BISMARCK, N.D. – The Latest on the Dakota Access pipeline (all times local):
Opponents of the Dakota Access oil pipeline protested in North Dakota’s capital for a fourth straight day.
A couple of hundred protesters marched around downtown Bismarck on Thursday, prompting police to temporarily shut down a couple of streets.
Police spokesman Sgt. Mark Buschena (boo-SHEE’-nuh) says eight people were arrested, including a man who allegedly resisted arrest, spit at officers and yanked on an officer’s gun holster.
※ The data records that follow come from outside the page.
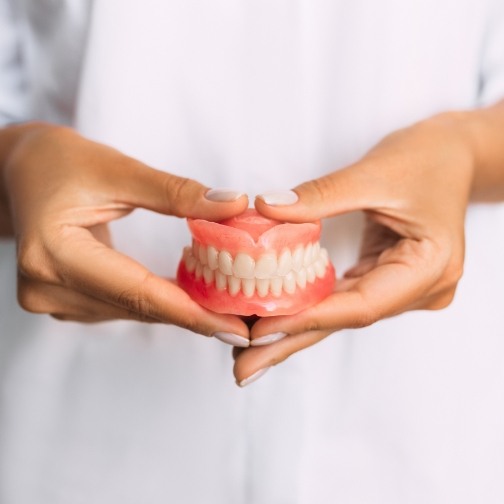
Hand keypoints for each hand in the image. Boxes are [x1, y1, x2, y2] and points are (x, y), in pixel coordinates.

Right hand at [2, 123, 248, 337]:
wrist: (17, 171)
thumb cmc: (59, 162)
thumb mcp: (118, 169)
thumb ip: (176, 192)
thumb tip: (234, 206)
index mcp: (54, 253)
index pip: (137, 292)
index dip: (191, 312)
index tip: (236, 328)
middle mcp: (46, 287)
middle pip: (137, 307)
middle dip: (194, 315)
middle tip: (243, 322)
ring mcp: (49, 299)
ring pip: (131, 311)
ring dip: (176, 309)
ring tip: (224, 308)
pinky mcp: (59, 300)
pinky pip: (120, 306)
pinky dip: (154, 301)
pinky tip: (185, 296)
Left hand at [233, 114, 474, 384]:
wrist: (451, 154)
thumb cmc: (426, 158)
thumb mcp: (373, 173)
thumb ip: (320, 195)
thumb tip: (266, 209)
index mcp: (429, 267)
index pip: (360, 304)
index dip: (307, 318)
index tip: (259, 330)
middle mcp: (420, 288)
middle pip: (346, 319)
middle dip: (291, 342)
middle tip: (244, 368)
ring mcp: (404, 286)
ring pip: (340, 313)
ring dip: (295, 329)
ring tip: (250, 350)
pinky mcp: (387, 277)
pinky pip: (343, 297)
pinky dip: (309, 307)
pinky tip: (277, 318)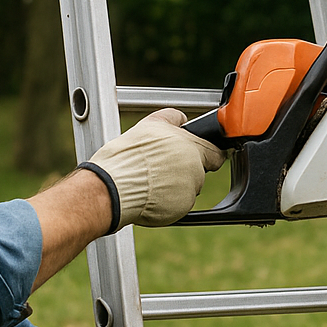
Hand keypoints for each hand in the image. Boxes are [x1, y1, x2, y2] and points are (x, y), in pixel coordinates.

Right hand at [84, 110, 225, 229]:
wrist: (111, 189)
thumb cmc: (125, 159)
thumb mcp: (149, 125)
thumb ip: (173, 118)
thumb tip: (183, 119)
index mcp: (191, 146)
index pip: (215, 152)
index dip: (208, 153)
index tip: (203, 155)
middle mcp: (194, 167)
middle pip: (198, 170)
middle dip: (185, 169)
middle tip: (161, 168)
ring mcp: (189, 189)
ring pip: (188, 187)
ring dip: (176, 185)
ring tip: (151, 181)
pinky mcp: (181, 208)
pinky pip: (179, 204)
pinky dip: (169, 201)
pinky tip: (151, 195)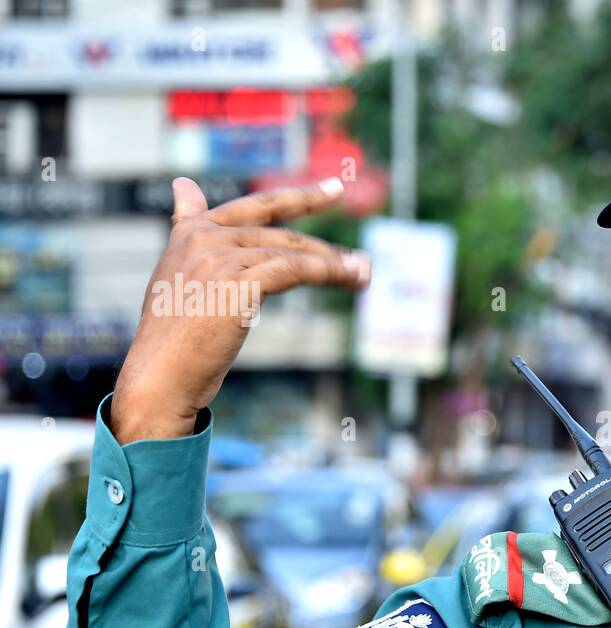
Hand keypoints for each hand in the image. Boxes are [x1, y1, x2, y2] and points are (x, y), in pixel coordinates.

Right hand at [111, 177, 369, 442]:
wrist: (158, 375)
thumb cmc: (171, 338)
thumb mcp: (175, 273)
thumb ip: (187, 229)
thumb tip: (183, 183)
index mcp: (190, 232)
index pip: (256, 207)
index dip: (300, 197)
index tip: (335, 189)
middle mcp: (204, 237)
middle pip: (282, 233)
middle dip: (325, 247)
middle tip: (362, 259)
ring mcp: (220, 257)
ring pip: (293, 252)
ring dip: (335, 264)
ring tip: (365, 274)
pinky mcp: (238, 282)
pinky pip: (296, 269)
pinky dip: (329, 272)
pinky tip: (352, 278)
Six others were arrested on criminal trespass charges, and another was arrested on a California warrant.
Protesters have targeted numerous sites in Bismarck and neighbouring Mandan since Monday, including the state capitol and the state-owned Bank of North Dakota.
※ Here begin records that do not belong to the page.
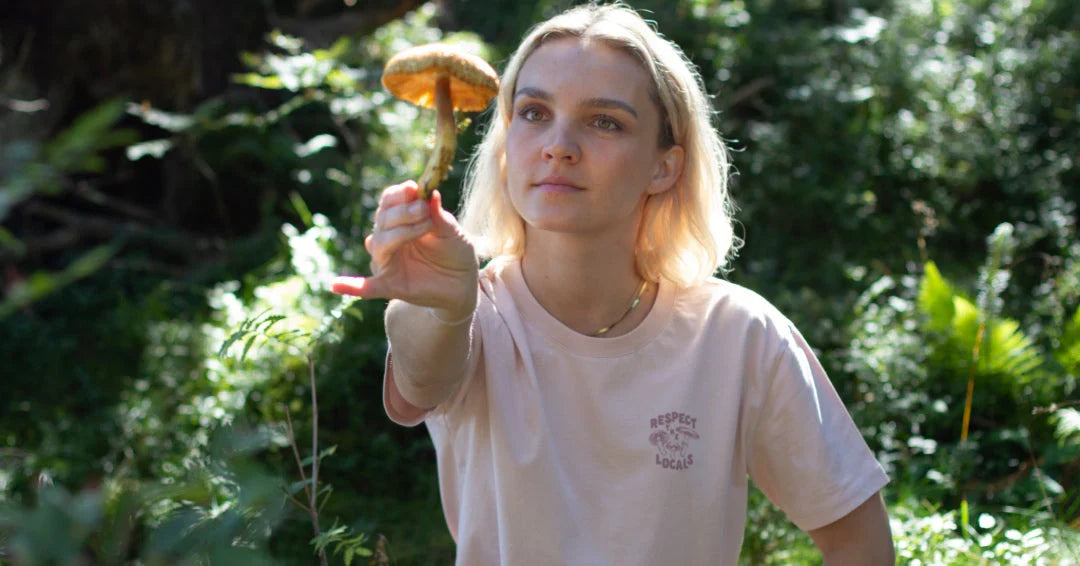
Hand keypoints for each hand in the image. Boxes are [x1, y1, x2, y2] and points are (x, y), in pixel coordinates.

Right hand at [331, 181, 477, 318]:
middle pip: (383, 219)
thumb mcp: (454, 232)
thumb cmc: (455, 252)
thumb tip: (430, 193)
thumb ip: (440, 216)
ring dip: (400, 233)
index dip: (399, 194)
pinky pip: (367, 287)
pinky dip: (352, 287)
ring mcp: (387, 262)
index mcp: (401, 220)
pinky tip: (335, 285)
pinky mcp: (390, 285)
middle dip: (404, 211)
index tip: (415, 188)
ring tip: (425, 227)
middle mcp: (389, 238)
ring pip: (380, 243)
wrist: (463, 284)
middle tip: (426, 210)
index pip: (389, 201)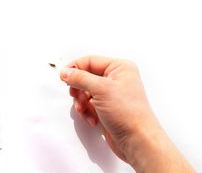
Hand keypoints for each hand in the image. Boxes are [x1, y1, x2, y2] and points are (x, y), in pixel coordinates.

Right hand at [60, 56, 192, 171]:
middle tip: (76, 95)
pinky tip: (92, 119)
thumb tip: (66, 72)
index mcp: (119, 68)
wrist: (138, 140)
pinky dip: (87, 112)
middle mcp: (116, 79)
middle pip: (86, 77)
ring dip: (81, 102)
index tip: (64, 77)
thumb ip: (80, 78)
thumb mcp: (101, 89)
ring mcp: (112, 95)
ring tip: (84, 109)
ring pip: (85, 92)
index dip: (75, 68)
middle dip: (78, 89)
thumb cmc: (128, 113)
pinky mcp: (108, 109)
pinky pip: (89, 105)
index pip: (90, 61)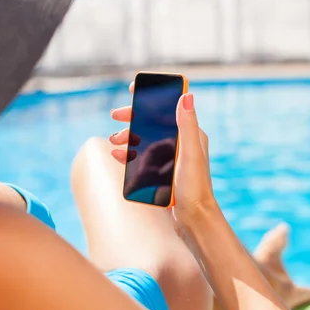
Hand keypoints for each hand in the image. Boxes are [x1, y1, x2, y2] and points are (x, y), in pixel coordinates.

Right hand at [110, 82, 217, 227]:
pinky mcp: (163, 173)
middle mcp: (181, 144)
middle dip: (134, 117)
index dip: (152, 97)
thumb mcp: (190, 153)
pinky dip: (129, 154)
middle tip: (115, 115)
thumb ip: (187, 125)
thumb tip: (186, 96)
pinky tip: (117, 156)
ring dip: (128, 137)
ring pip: (145, 140)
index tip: (134, 89)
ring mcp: (171, 159)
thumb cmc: (195, 187)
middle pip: (154, 123)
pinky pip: (142, 158)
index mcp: (190, 135)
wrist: (194, 220)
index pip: (170, 108)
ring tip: (114, 141)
About 500 people have been arrested since August in protests against the $3.8 billion pipeline that’s to carry North Dakota oil to Illinois.
An administrative law judge has been appointed to oversee a potential hearing on whether the company building the $3.8 billion Dakota Access oil pipeline violated orders from North Dakota regulators.
The state Public Service Commission last week proposed a fine of at least $15,000 against a subsidiary of Texas-based Energy Transfer Partners. The PSC says the company in October failed to get approval to continue with pipeline work after diverting construction around tribal artifacts found along the pipeline route.
The State Historic Preservation Office concurred with the company’s plan, and ETP has said it didn’t do anything wrong. It can agree to a fine or request a hearing to fight one.
State Office of Administrative Hearings Director Timothy Dawson says any hearing likely wouldn’t be until mid-December.
A North Dakota legislative committee has voted to forego formal events at the state capitol due to security reasons involving the Dakota Access pipeline protests, including a biennial tribal address.
Thursday’s 10-3 vote means the Legislature will not allow presentations from the state’s chief justice and Native American tribal leaders when lawmakers reconvene in January. The measure exempts the governor’s State of the State address.
Republican House Majority Leader Al Carlson says ongoing protests of the Dakota Access pipeline have “significantly strained” the state Highway Patrol, which provides security at the state capitol.
Democrats on the North Dakota Legislative Committee opposed the motion. Rolla Rep. Marvin Nelson says scrubbing the traditional tribal address is not going to “help further relations” those who oppose the four-state, $3.8 billion pipeline.